Приходится констатировать, что 260 страниц, посвященных Горькому, за подписью Анри Труайя, представляют собою капитальную творческую неудачу. Не следовало бы вовсе восхвалять посредственного в сущности писателя, во всяком случае исчерпавшего полностью свое дарование еще в молодые годы. Еще более того, если уж о нем трактовать, не подобало прикрывать стыдливо наготу его в период заката, вместо того, чтобы мужественно сказать о нем грустную, отталкивающую правду.
Но об этом не стоит беспокоиться: правду-то, ее уже многие высказывали, и по-русски и на иностранных языках; только, покамест, фрагментарно и разбросанно. Со временем же появятся и детальные биографии Буревестника Революции, превратившегося из анархиста и индивидуалиста в послушного раба самого свирепого и гнусного строя, какой до сих пор был известен человечеству.
Насчет завершения жизни Алексея Максимовича Пешкова, Труайя не слишком категоричен. Он явно склоняет к версии естественной кончины и решительно отвергает сказки об отравлении писателя фашистскими заговорщиками. Но вот вопрос о том, не убрал ли его, по своим тайным расчетам сам Сталин (как утверждал, между прочим, И. Гузенко) – этот вопрос остается открытым.
«Наша страна» (Буэнос-Айрес), рубрика «Библиография», 22 ноября 1986, № 1895, с. 4.
Henri Troyat, «Tourgueniev» (Paris, 1985)

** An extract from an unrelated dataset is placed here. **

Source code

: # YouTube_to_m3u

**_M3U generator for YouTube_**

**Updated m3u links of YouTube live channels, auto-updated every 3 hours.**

Книга гораздо значительнее и интереснее, чем работа того же автора[465] о Горьком, которую мы недавно разбирали. Оно и не удивительно: о Тургеневе есть масса воспоминаний и научных исследований, а также и богатые материалы, включая его письма, частично даже на французском языке.
Кроме того, самая личность этого русского дворянина, с русским и немецким университетским образованием, просвещенного и умеренного либерала и врага всяких крайностей, долго жившего и скончавшегося в Европе, – легче для понимания и западного писателя и его публики.
Насколько Труайя удалось проникнуть в глубины психологии Ивана Сергеевича, – вопрос иной. Многое в нем остается если не загадочным, то не совсем ясным. Его любовь на всю жизнь к Полине Виардо[466], и рядом странная нерешительность, охватывавшая его обычно перед другими женщинами, когда дело доходило до брака: несколько раз, он в последний момент отступал назад.
Тогда как связи с крепостными девушками носили у него поверхностный характер и без труда разрывались; хотя дочь от одной из них он воспитал как свою, и опять-таки причудливо, – целиком на французский лад.
Между тем, фразы, бросавшиеся им самим, о том, что будто бы ему Европа ближе, чем Россия, – фразы, так больно задевшие и навсегда оттолкнувшие от него Достоевского, – были, видимо, простой бравадой, под влиянием минутного настроения. Любовь к России слишком ясно запечатлелась во всем, что он писал и во многом из того, что он делал.
И если он вращался как равный (первым из русских писателей!) среди самых знаменитых французских авторов своего времени (Флобер, Золя, Мопассан, Жорж Санд, Гюго, Гонкуры), то это не мешало ему видеть на Западе плохое наряду с хорошим.